Но вот что странно! По мере того как уходили в прошлое годы Беллинсгаузена, росла его популярность среди видных учёных Европы. Мореплаватели, отправлявшиеся в южные широты, пользовались картами Беллинсгаузена как самыми точными и надёжными. Просвещённые географы читали его «Двукратные изыскания...», хотя книга эта, изданная всего в шестистах экземплярах, вскоре стала редчайшей. Однажды вдова Фаддея Фаддеевича Анна Дмитриевна с младшими дочерьми поехала в Висбаден. Может, чтобы показать своим знакомым или для ещё какой цели, ей понадобилась книга мужа, но она нигде не могла найти её. Анне Дмитриевне посоветовали обратиться в герцогскую Ниссаускую библиотеку, которая славилась собранием ценнейших изданий.

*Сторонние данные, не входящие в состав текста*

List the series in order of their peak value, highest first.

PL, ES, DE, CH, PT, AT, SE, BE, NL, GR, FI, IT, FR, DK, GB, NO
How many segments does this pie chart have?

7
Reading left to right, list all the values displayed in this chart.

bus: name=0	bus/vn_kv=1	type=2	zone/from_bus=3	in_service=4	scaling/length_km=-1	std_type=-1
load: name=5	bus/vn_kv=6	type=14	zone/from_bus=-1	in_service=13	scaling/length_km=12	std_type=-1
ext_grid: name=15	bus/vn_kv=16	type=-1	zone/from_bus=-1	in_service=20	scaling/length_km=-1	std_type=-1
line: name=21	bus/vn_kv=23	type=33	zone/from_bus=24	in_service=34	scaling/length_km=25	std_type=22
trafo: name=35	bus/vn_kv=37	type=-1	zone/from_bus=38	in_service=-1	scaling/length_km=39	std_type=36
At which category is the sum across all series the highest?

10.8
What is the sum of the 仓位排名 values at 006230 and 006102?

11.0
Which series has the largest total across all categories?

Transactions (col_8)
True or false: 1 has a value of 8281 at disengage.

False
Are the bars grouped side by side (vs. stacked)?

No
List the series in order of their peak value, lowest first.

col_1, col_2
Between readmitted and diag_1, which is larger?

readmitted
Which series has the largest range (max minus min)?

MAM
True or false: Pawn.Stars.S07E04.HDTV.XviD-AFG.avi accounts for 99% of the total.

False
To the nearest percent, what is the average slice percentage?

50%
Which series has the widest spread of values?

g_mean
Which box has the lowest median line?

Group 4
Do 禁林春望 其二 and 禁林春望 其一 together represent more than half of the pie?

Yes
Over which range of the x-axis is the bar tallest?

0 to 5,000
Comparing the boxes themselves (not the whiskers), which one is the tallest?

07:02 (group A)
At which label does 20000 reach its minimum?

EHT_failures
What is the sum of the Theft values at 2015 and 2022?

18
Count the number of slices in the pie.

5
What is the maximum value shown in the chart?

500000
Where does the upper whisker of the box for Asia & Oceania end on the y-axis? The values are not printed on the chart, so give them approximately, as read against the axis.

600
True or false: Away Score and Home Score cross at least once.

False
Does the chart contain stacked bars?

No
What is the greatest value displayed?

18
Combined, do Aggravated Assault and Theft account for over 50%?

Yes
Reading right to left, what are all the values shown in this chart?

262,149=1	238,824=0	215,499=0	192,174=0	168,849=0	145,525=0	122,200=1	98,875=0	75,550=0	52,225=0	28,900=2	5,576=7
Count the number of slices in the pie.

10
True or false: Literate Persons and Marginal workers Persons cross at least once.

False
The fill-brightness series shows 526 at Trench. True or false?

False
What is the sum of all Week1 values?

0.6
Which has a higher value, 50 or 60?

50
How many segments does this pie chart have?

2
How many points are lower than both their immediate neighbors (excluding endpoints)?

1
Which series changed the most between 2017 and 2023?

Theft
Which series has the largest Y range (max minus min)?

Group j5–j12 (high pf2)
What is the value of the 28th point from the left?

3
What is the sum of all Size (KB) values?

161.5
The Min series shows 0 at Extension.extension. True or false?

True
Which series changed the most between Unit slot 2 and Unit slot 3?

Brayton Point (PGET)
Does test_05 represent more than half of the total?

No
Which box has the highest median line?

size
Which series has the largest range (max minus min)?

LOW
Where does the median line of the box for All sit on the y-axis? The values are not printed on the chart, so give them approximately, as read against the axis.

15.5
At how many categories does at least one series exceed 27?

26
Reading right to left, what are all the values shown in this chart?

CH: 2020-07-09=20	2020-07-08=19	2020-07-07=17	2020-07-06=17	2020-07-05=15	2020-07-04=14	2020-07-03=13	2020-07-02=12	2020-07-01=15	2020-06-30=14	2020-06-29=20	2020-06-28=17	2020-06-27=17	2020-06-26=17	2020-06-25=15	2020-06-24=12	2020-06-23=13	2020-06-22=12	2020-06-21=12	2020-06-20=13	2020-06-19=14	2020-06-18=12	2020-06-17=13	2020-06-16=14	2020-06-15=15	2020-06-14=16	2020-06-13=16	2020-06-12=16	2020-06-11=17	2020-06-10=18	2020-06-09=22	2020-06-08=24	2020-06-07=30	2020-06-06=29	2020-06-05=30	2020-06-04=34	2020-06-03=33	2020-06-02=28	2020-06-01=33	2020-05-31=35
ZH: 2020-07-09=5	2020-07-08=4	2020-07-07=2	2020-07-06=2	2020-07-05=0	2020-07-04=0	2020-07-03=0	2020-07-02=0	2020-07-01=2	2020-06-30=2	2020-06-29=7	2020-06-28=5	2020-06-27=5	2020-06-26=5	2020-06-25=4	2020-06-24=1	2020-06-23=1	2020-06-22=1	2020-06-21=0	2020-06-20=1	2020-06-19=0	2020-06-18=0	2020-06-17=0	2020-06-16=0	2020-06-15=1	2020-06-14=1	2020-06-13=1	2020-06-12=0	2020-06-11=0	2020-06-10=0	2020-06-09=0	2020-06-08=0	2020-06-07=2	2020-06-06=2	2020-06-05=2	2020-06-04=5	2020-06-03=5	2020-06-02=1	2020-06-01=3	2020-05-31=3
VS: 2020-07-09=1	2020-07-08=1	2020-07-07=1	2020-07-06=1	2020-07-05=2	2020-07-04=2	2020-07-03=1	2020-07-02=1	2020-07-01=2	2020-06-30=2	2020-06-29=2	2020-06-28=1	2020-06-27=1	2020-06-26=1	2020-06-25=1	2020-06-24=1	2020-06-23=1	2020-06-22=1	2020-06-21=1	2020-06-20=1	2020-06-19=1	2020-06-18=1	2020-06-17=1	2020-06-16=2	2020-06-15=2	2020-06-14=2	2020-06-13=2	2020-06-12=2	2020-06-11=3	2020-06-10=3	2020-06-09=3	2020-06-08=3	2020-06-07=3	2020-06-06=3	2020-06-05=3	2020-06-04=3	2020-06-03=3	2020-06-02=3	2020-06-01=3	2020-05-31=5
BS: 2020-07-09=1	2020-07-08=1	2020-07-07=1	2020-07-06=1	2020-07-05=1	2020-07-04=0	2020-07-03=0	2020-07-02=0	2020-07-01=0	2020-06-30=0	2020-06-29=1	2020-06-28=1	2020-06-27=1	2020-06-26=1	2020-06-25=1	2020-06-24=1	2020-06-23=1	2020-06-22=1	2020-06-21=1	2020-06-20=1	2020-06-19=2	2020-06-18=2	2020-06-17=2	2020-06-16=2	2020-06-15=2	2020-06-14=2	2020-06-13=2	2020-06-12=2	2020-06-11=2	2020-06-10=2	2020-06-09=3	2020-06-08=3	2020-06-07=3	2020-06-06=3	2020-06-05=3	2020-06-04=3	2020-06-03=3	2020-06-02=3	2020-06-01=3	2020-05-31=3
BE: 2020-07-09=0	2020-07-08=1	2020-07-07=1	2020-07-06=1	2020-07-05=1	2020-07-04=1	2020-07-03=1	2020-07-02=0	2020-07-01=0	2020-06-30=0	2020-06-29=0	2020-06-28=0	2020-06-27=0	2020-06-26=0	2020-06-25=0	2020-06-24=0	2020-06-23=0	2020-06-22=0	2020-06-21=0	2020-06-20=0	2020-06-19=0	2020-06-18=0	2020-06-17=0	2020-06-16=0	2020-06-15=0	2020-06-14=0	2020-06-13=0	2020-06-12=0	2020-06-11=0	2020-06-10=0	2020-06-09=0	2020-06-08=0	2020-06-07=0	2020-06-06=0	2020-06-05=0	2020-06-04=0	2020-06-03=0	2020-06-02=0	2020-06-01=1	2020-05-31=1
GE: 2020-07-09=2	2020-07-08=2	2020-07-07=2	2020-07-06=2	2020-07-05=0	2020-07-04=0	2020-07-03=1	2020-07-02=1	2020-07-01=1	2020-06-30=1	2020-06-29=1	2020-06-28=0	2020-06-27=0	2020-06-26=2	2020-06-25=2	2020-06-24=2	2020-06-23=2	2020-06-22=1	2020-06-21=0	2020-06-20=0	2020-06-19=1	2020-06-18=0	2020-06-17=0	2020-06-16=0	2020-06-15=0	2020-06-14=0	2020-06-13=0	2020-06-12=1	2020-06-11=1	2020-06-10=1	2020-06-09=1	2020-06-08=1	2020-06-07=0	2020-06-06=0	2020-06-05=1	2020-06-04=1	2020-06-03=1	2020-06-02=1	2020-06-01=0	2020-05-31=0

Попав в библиотеку, она случайно застала там заседавших учредителей.
— Кто вы, сударыня? — спросил её директор библиотеки.
— Госпожа Беллинсгаузен, — ответила Анна Дмитриевна.
— Не состоите ли вы в родстве со знаменитым русским мореплавателем?
— Я его вдова.
После минутного замешательства всё собрание поднялось с кресел, выразив этим своё уважение к памяти и трудам её покойного мужа.
После плаваний Джеймса Росса в исследованиях южных широт наступил почти полувековой перерыв. Лежбища котиков и морских слонов здесь истребили, а за китами отправляться в столь опасные края при несовершенной технике охоты промышленники не решались. Пока их хватало и в северных широтах. Но и у Шпицбергена, Гренландии, Исландии поголовье вскоре начало сокращаться. В 1867 году изобрели гарпунную пушку. Китобойный промысел стал более безопасным и довольно прибыльным. И тогда промышленники стали подумывать об Антарктиде.
Собираясь в разведку в столь отдалённые места, учёные обратились к трудам предшественников. В первую очередь к Беллинсгаузену, услышав о нём громко прозвучавший отзыв немецкого географа Августа Петерманна.
«После Венского мира 1815 года императору Александру угодно было указать путь целому ряду морских научных экспедиций, с которыми, по их высоконаучному значению, едва ли что могло сравниться в прошлом, — писал учёный. — Имена Крузенштерна, Коцебу, Литке, Врангеля и Анжу — звёзды первой величины на географическом небосклоне... К помянутым экспедициям следует причислить и экспедицию в Антарктическое море под начальством Беллинсгаузена.